● THE INPUT:
┏━━
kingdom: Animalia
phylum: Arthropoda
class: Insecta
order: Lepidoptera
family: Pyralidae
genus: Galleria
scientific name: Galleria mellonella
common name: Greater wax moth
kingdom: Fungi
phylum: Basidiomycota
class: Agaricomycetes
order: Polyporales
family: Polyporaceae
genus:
┗━━
● TASK GOAL: Switch every "common name" in these rows to "vernacular name" and give all the rows again, with nothing else changed.

● RESPONSE BELOW:
kingdom: Animalia
phylum: Arthropoda
class: Insecta
order: Lepidoptera
family: Pyralidae
genus: Galleria
scientific name: Galleria mellonella
vernacular name: Greater wax moth
kingdom: Fungi
phylum: Basidiomycota
class: Agaricomycetes
order: Polyporales
family: Polyporaceae
genus:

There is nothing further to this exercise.